Ex- Georgian President Saakashvili again calls on supporters to take to streets in Georgia to change govt
TBILISI. June 21 (Interfax) - Former Georgian President Mikheil Saakashvili, who is now a citizen of Ukraine, called on his supporters on Friday to gather again on Rustaveli Avenue to end the rule of businessman and leader of the ruling Georgian Dream party Bidzina Ivanishvili.
"All questions need to be put aside now, and everyone who loves Georgia, including all my supporters, should go out to remove the Ivanishvili regime," Saakashvili said in a video circulated online.
"It is unacceptable that a medieval feudalist should govern a country aspiring to be part of Europe," he said.
Ivanishvili is pursuing a pro-Russian policy, which has plunged Georgia, once a country seeing the most rapid reforms in the world, back into poverty and misery, Saakashvili said. "This man has destroyed Georgia's economy, and millions of Georgians have fled the country [...] and yesterday he totally mocked us and treaded us into the ground," Saakashvili said.

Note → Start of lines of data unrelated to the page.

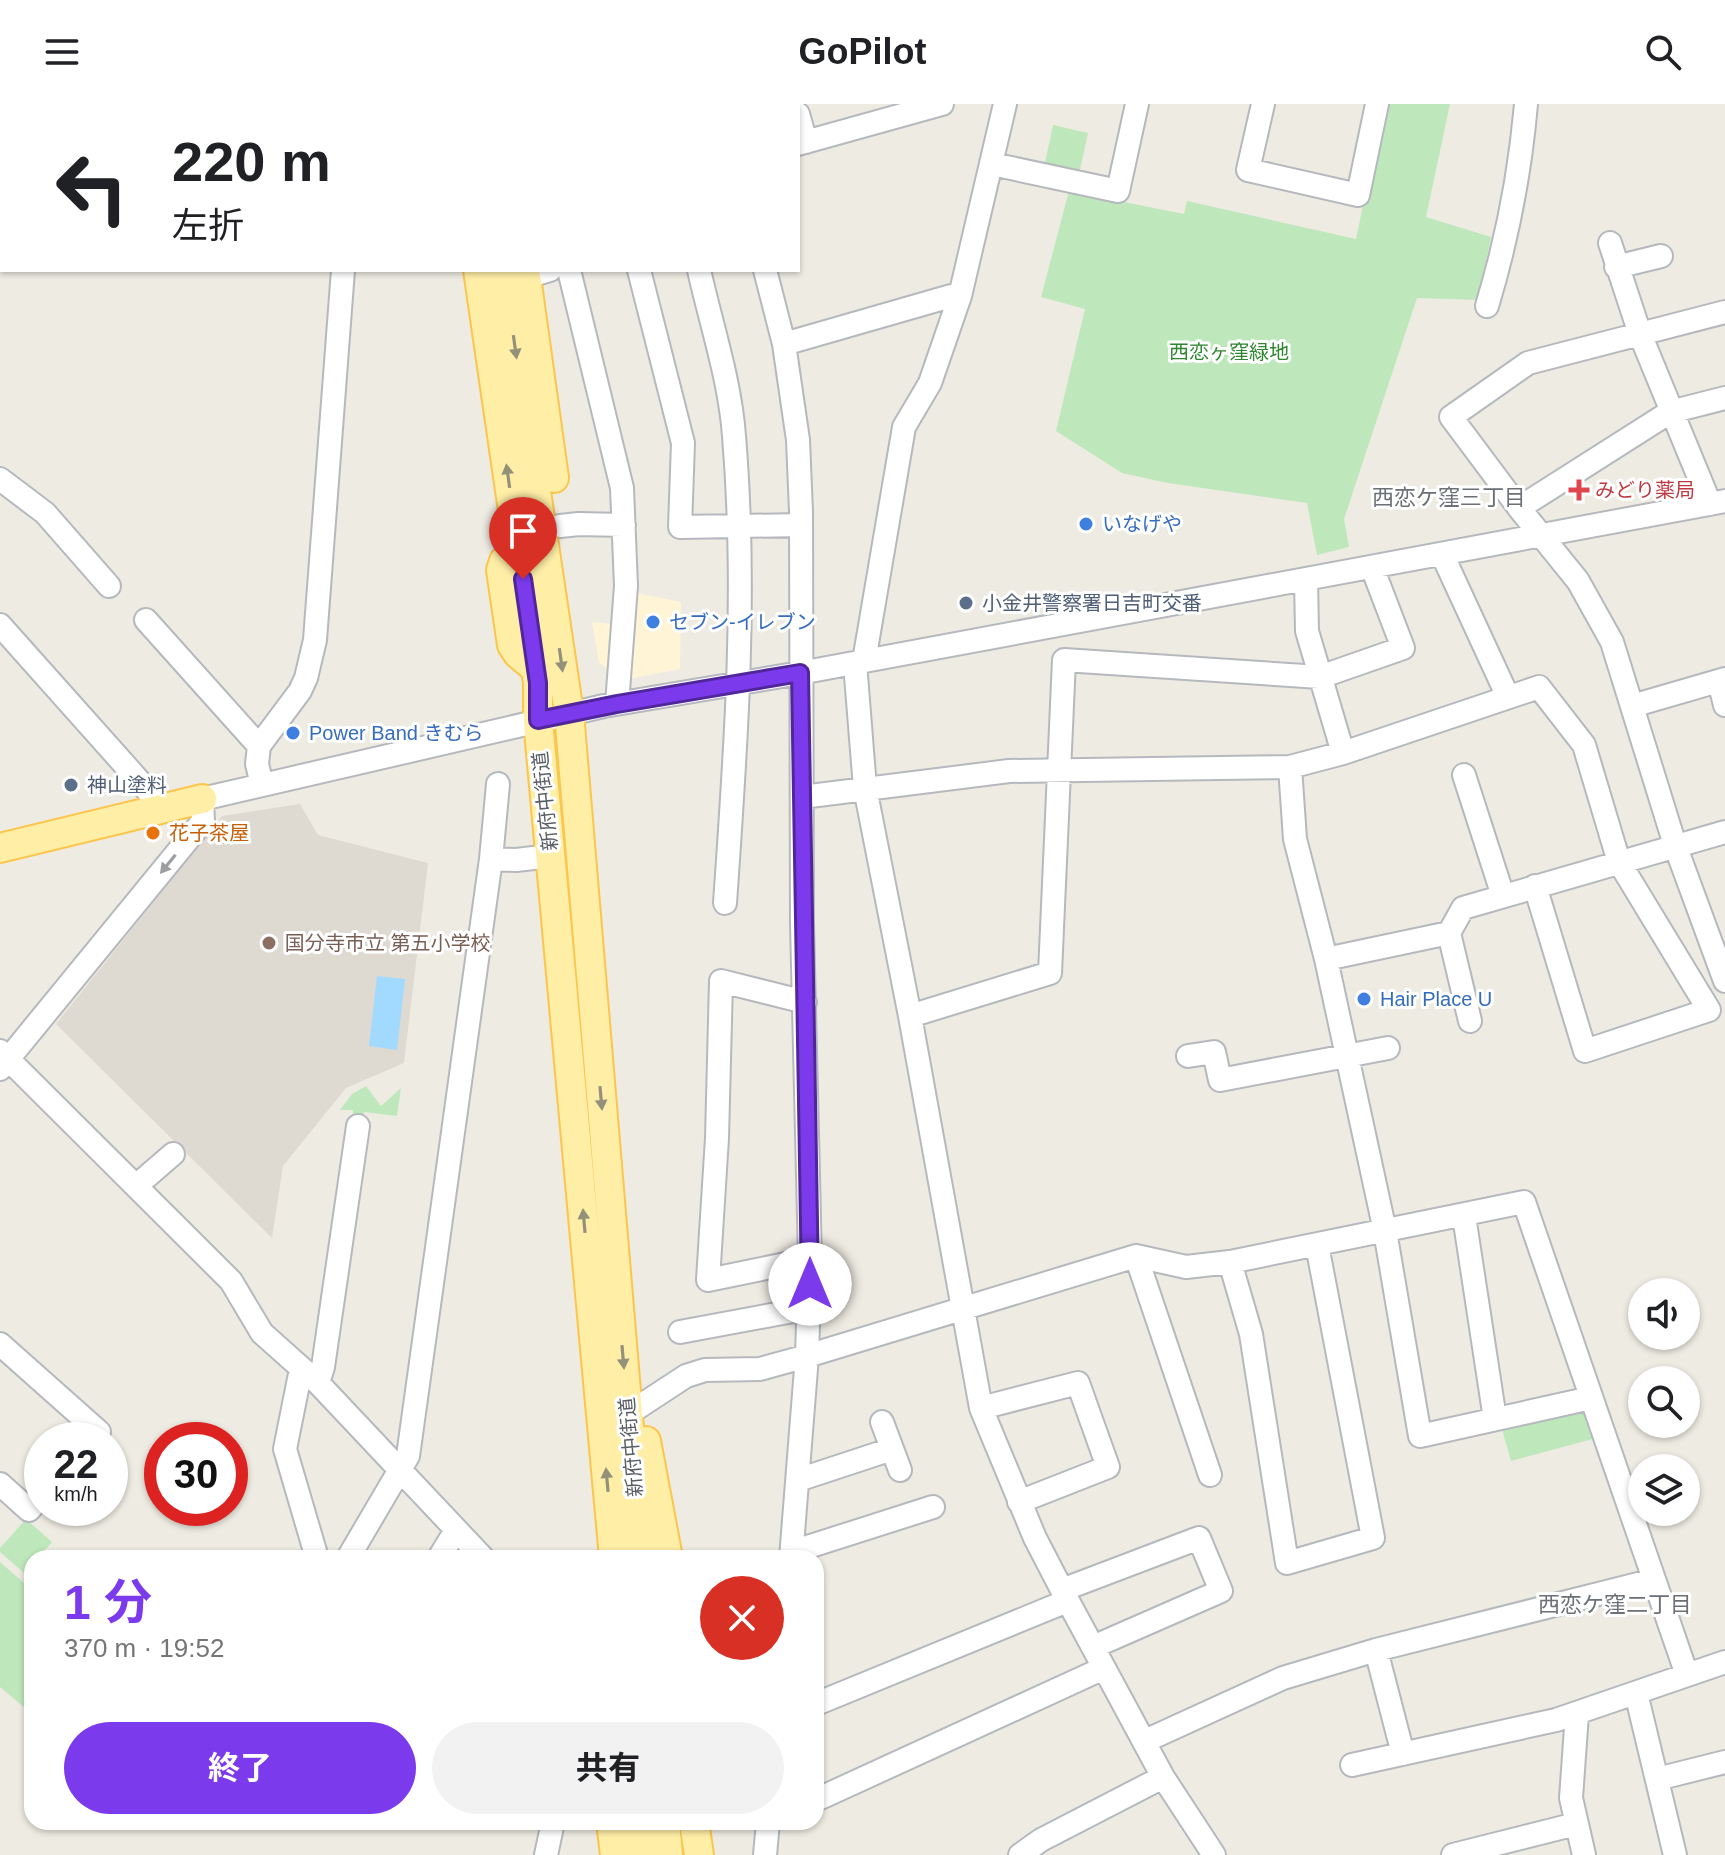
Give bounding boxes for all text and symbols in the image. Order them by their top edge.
icon: menu [40,30,84,74]
icon: search [1641,30,1685,74]
text: GoPilot [799,31,927,72]
text: 220 m [172,130,331,193]
icon: left [40,136,144,240]
text: 左折 [172,205,244,246]
one-way arrow [509,335,522,360]
park label: 西恋ヶ窪緑地 [1169,341,1289,363]
one-way arrow [501,463,514,488]
place label: みどり薬局 [1595,479,1695,501]
marker: みどり薬局 [1570,481,1588,499]
district label: 西恋ケ窪三丁目 [1372,485,1526,510]
pin [489,497,557,579]
icon: arrive [501,509,545,553]
place label: いなげや [1102,513,1182,535]
marker: いなげや [1077,515,1095,533]
place label: 小金井警察署日吉町交番 [982,592,1202,614]
marker: 小金井警察署日吉町交番 [957,594,975,612]
place label: セブン-イレブン [669,611,816,633]
marker: セブン-イレブン [644,613,662,631]
one-way arrow [555,648,568,673]
place label: Power Band きむら [309,722,484,744]
marker: Power Band きむら [284,724,302,742]
street label: 新府中街道 [529,750,561,852]
place label: 神山塗料 [87,774,167,796]
marker: 神山塗料 [62,776,80,794]
place label: 花子茶屋 [169,822,249,844]
marker: 花子茶屋 [144,824,162,842]
one-way arrow [160,854,176,874]
place label: 国分寺市立 第五小学校 [285,932,491,954]
marker: 国分寺市立 第五小学校 [260,934,278,952]
place label: Hair Place U [1380,988,1492,1010]
marker: Hair Place U [1355,990,1373,1008]
one-way arrow [595,1086,608,1111]
one-way arrow [577,1208,590,1233]
position arrow [768,1242,852,1326]
map controls [1628,1278,1700,1526]
button: sound [1628,1278,1700,1350]
one-way arrow [616,1345,629,1370]
button: search [1628,1366,1700,1438]
street label: 新府中街道 [616,1396,646,1498]
speed limit sign: 30 [144,1422,248,1526]
text: 22 [54,1442,98,1486]
button: layers [1628,1454,1700,1526]
one-way arrow [600,1467,613,1492]
text: km/h [54,1483,98,1505]
text: 1 分 [64,1576,152,1629]
button: close [700,1576,784,1660]
district label: 西恋ケ窪二丁目 [1538,1592,1692,1617]
text: 370 m · 19:52 [64,1633,224,1663]
button: 終了 [64,1722,416,1814]
button: 共有 [432,1722,784,1814]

"This man must get out and return everything he has stolen from the Georgian people, which is billions of lari, over the past several years," he said.
"Georgia is now above all and our future, and we are very close to ousting Ivanishvili," he said.

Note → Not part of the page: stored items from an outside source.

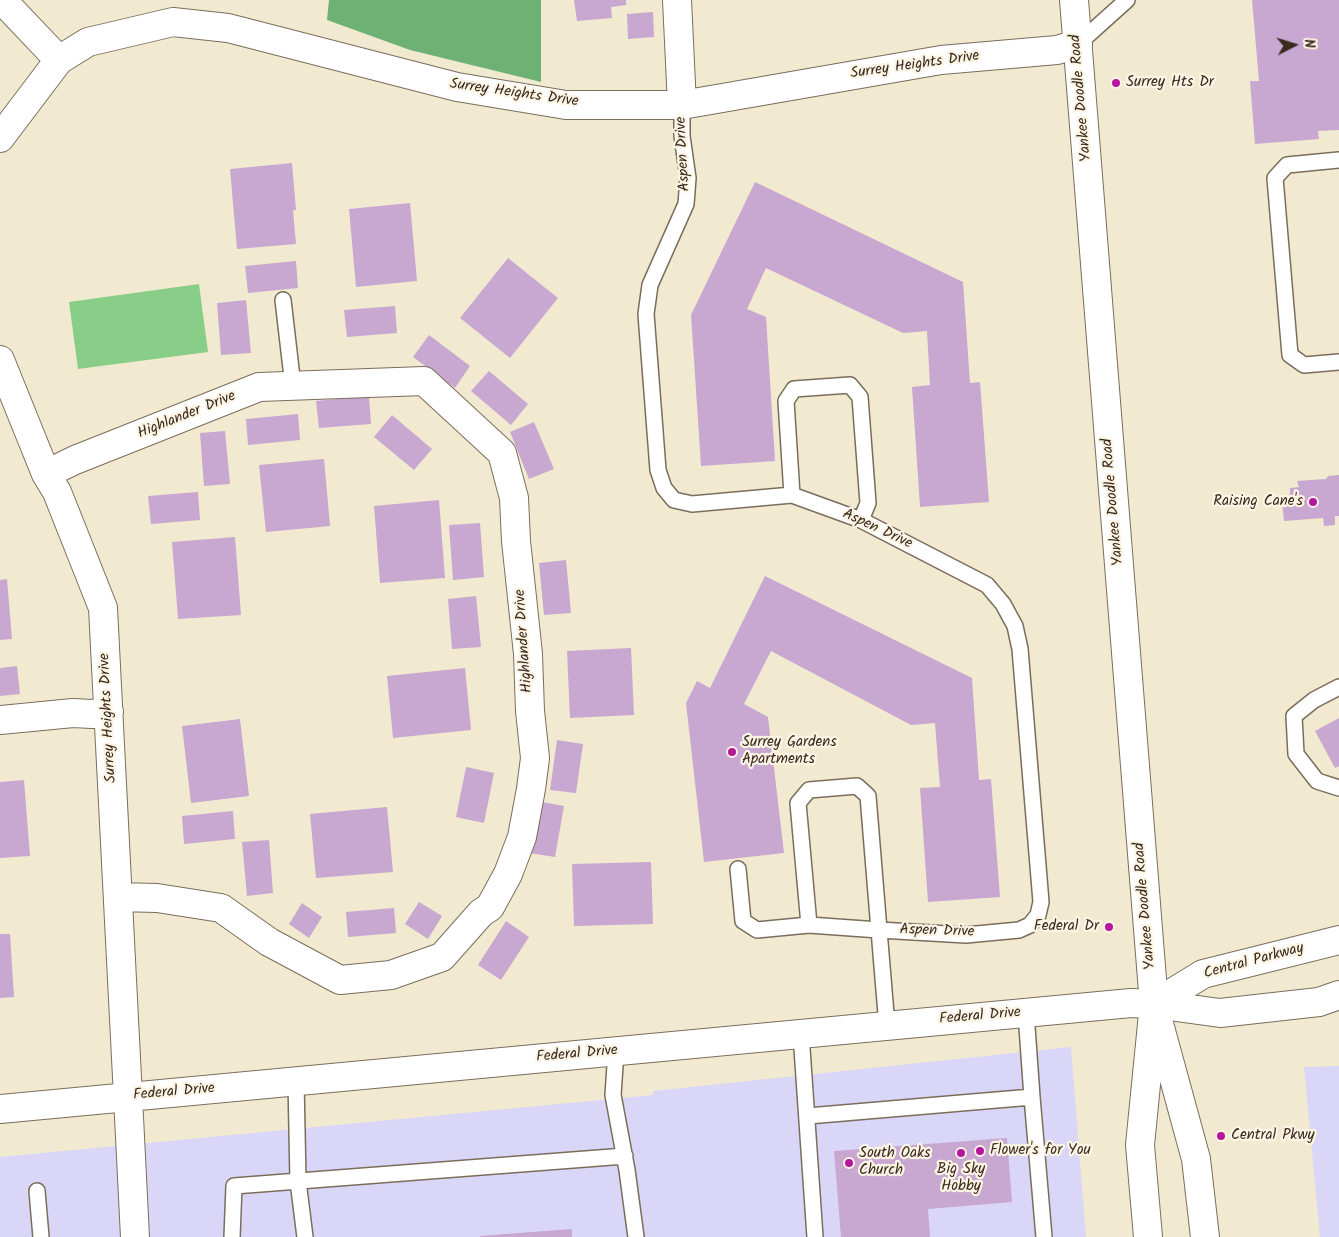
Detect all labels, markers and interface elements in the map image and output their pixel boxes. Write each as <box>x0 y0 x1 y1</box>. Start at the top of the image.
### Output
north arrow <box>1269 20 1319 70</box>
street label: Yankee Doodle Road <box>1067 34 1097 162</box>
text: N <box>1298 38 1320 49</box>
street label: Surrey Heights Drive <box>849 48 981 84</box>
place label: Surrey Hts Dr <box>1126 74 1214 92</box>
street label: Surrey Heights Drive <box>448 76 580 112</box>
marker: Surrey Hts Dr <box>1110 77 1122 89</box>
street label: Aspen Drive <box>673 116 695 192</box>
street label: Highlander Drive <box>135 388 239 444</box>
street label: Yankee Doodle Road <box>1099 438 1129 566</box>
place label: Raising Cane's <box>1213 493 1303 511</box>
marker: Raising Cane's <box>1307 496 1319 508</box>
street label: Aspen Drive <box>839 506 915 554</box>
street label: Highlander Drive <box>512 589 538 693</box>
street label: Surrey Heights Drive <box>97 653 121 783</box>
place label: Surrey Gardens Apartments <box>742 734 837 769</box>
marker: Surrey Gardens Apartments <box>726 746 738 758</box>
street label: Yankee Doodle Road <box>1131 842 1161 970</box>
place label: Federal Dr <box>1034 918 1099 936</box>
marker: Federal Dr <box>1103 921 1115 933</box>
street label: Aspen Drive <box>899 922 975 942</box>
street label: Central Parkway <box>1202 940 1306 984</box>
street label: Federal Drive <box>938 1004 1022 1030</box>
street label: Federal Drive <box>535 1042 619 1068</box>
street label: Federal Drive <box>132 1080 216 1106</box>
place label: Central Pkwy <box>1231 1127 1315 1145</box>
marker: Central Pkwy <box>1215 1130 1227 1142</box>
place label: Flower's for You <box>990 1142 1091 1160</box>
place label: South Oaks Church <box>859 1145 930 1180</box>
marker: Flower's for You <box>974 1145 986 1157</box>
marker: Big Sky Hobby <box>955 1147 967 1159</box>
marker: South Oaks Church <box>843 1157 855 1169</box>
place label: Big Sky Hobby <box>937 1161 985 1196</box>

Amid unrest that began in Tbilisi on Thursday, prompted by the arrival of a delegation of Russian parliamentarians to take part in a session of the Interparliamentary Assembly on Orthodoxy, Saakashvili urged Georgian police not to obey the incumbent administration's orders.

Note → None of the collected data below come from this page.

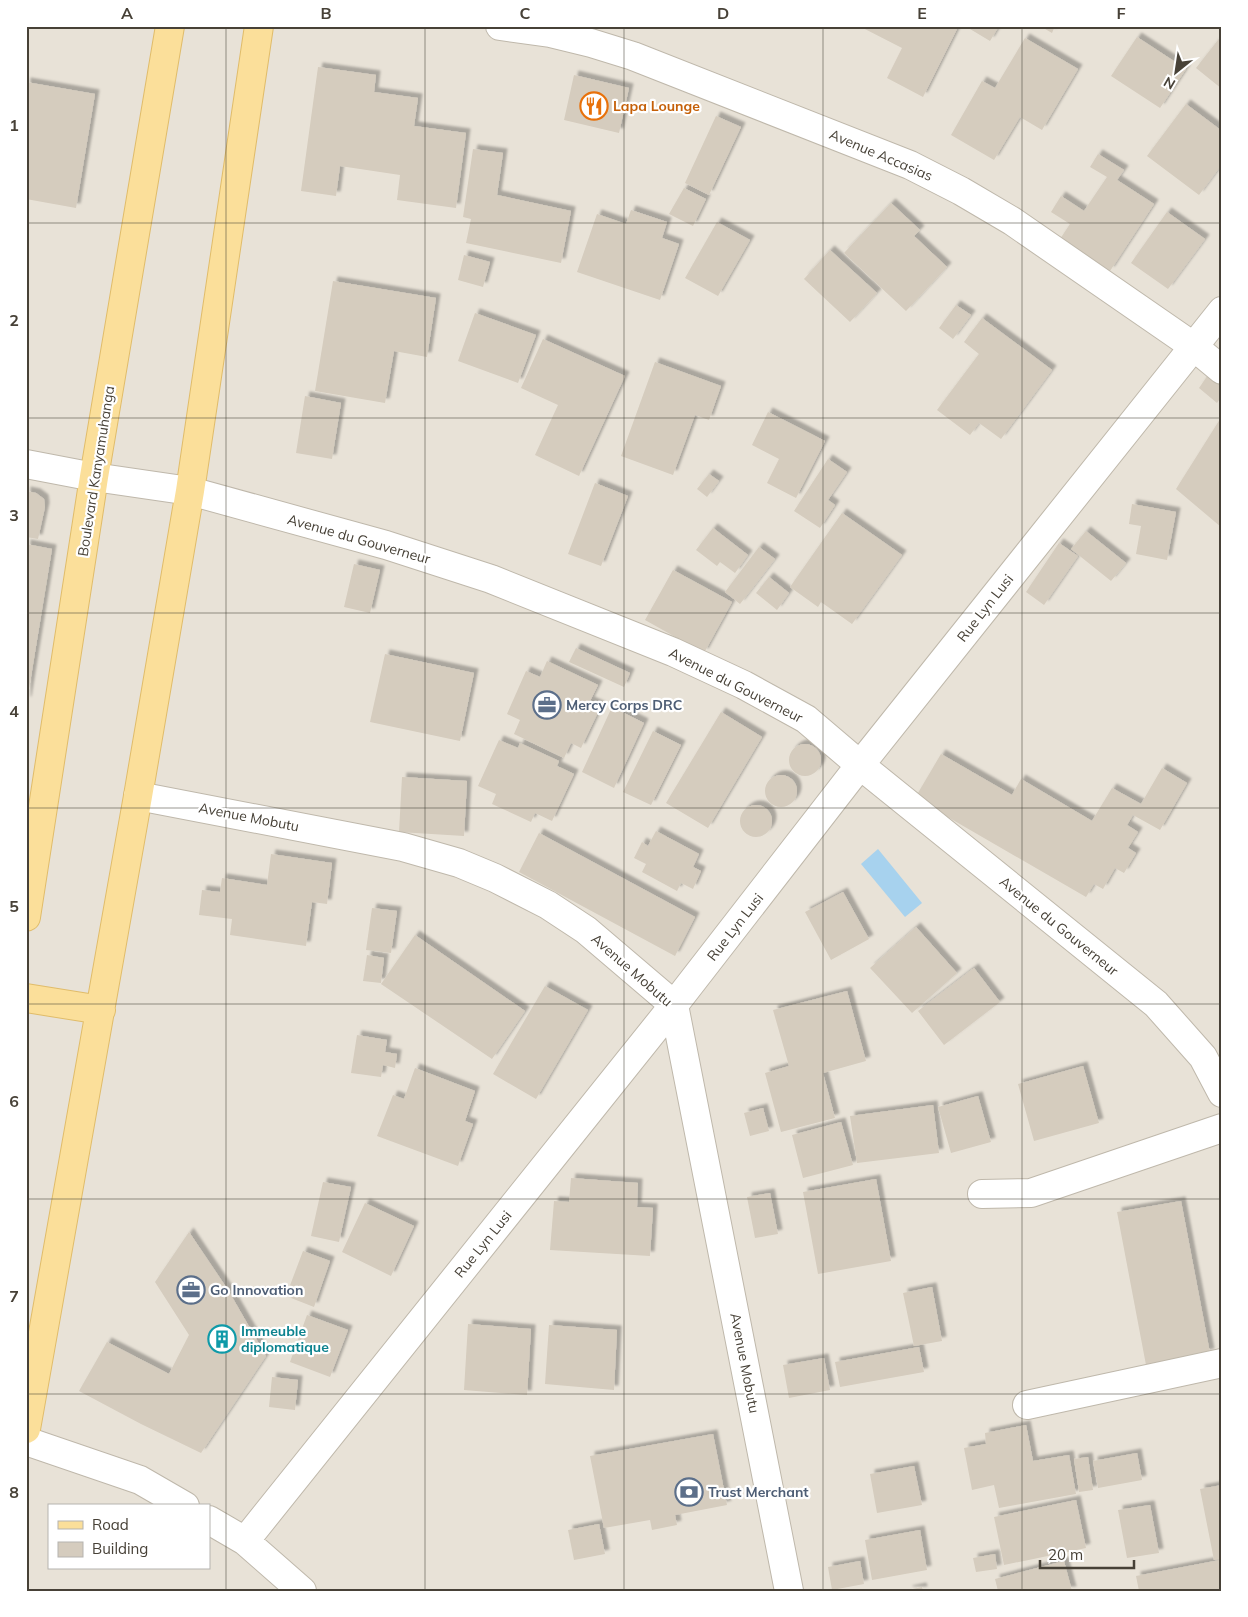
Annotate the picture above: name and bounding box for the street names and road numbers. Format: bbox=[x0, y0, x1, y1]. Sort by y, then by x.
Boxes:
street label: Avenue Accasias bbox=[827, 125, 935, 185]
street label: Boulevard Kanyamuhanga bbox=[74, 384, 118, 558]
street label: Avenue du Gouverneur bbox=[285, 510, 433, 568]
street label: Rue Lyn Lusi bbox=[953, 570, 1017, 646]
street label: Avenue du Gouverneur bbox=[666, 643, 807, 727]
street label: Avenue Mobutu bbox=[197, 798, 301, 836]
street label: Avenue du Gouverneur bbox=[996, 872, 1123, 980]
street label: Rue Lyn Lusi bbox=[703, 889, 767, 965]
street label: Avenue Mobutu bbox=[588, 930, 676, 1010]
street label: Rue Lyn Lusi bbox=[450, 1207, 516, 1281]
street label: Avenue Mobutu bbox=[726, 1311, 764, 1415]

It had been reported earlier that protesters attempted to storm the parliament building but were repelled by security forces, which used acoustic guns, tear gas, water cannons, and rubber bullets to clear Rustaveli Avenue of demonstrators.
According to the Georgian Health Ministry, 240 people, including 80 police members, were injured in the clashes.
Opposition leaders urged their supporters to gather for a protest demonstration in front of the parliament building on Friday evening.